Less than 30 mins preparation time
30 mins to 1 hour cooking time
Makes 16 brandy snaps
Try piping whipped cream into Mary Berry’s classic brandy snaps for a deliciously retro dessert.
- For the brandy snaps
- 55g/2oz butter
- 55g/2oz demerara sugar
- 55g/2oz golden syrup
- 50g/1¾oz plain flour
- ½ level tsp ground ginger
- ½ tsp lemon juice
- Preheat the oven to 180C/350F/Gas 4. Line two baking trays with baking parchment then oil a thickish handle of a wooden spoon and lay it on a cooling rack.
- Measure the butter, sugar and syrup into a small, heavy-based pan. The easiest way is to measure the butter, then the sugar on the scales (in the pan if you have digital scales), then measure the syrup on top to make up to 165g/6oz total weight.
- Heat gently until the butter has melted and the sugar has dissolved. This will take about 15 minutes over a low heat. Don’t let the mixture boil as it may crystallise. To check when the sugar has dissolved, stir occasionally, pulling the spoon across the bottom of the pan until you can no longer hear the gritty granules being scraped along and most of them have disappeared.

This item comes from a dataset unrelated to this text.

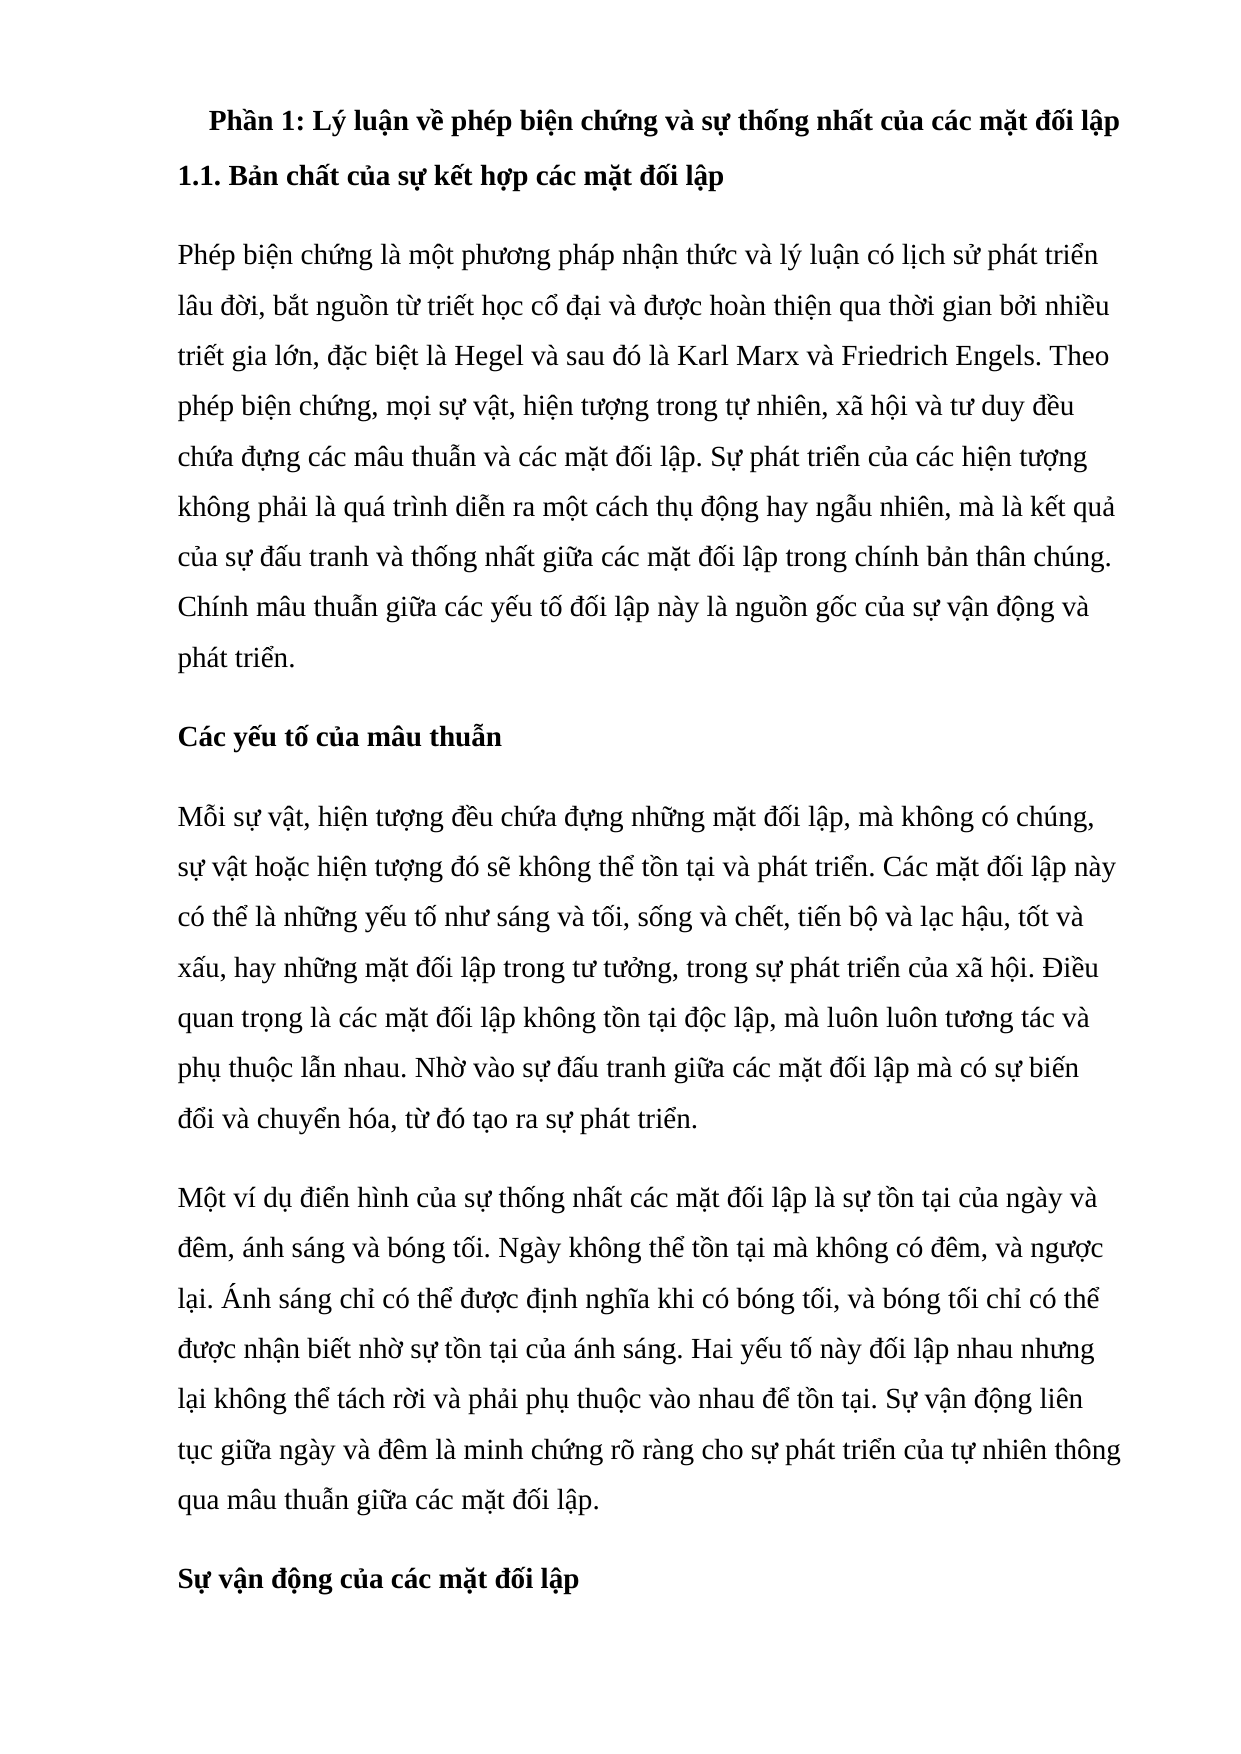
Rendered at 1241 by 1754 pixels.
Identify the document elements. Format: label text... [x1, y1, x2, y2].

- Leave the mixture to cool slightly, about 2-3 minutes, then sieve in the flour and ginger. Pour in the lemon juice and stir well to mix thoroughly. Drop four teaspoonfuls of the mixture onto each of the prepared baking trays to make neat circles, about 10cm/4in apart.
- Bake in the pre-heated oven for about 10-15 minutes, or until the mixture is well spread out, looks lacey and is a dark golden colour. Once baked, you need to work fast to shape the brandy snaps, so its easier if you bake one tray at a time. Remove each tray from the oven and leave for a minute or so to firm up slightly, then lift from the baking parchment using a fish slice. The mixture needs to be just firm enough to remove, but pliable enough to shape. Check by releasing around and under the edges with a small palette knife.
- Quickly roll a circle of the warm mixture around the handle of the wooden spoon, having the join underneath. Press the join lightly together to seal, then slide the brandy snap off the spoon and leave it to firm up on the wire rack, again with the join underneath. If any of the circles on the sheet harden too much to work with, put them back in the oven for a few seconds to soften again. Repeat until all the mixture has been used. If the mixture in the pan becomes too firm to drop in neat spoonfuls, roll a teaspoonful of it into a small smooth ball in your hands, sit it on the baking tray and flatten slightly with your fingers. When cold, store the brandy snaps in an airtight tin or container; they will keep for at least a week.
Recipe courtesy of bbc, full of more advice and videos
How did you get on with this technical challenge? Please send me photos of your completed bakes for inclusion in the humble technical challenge gallery, so we can show off to Paul and Mary.
What can you say about Brandy Snaps? They’re gingery biscuits. They were nice. I think they were nicer on the day I made them. They did keep well, but they seemed to get a bit greasy as they got older. I’m not sure why.
We tried them both with retro squirty cream and with much more sophisticated Chantilly Cream. Of course the latter was much nicer. And with some raspberries, they were quite fairly sophisticated!
Would I make them again? Probably not. But they are easy to do. I’m glad I did it for the “experience” but I can’t say I’ll ever crave a brandy snap. I think they’re probably a dessert garnish or coffee accompaniment more than anything else. But at least I can make them. So that’s an achievement.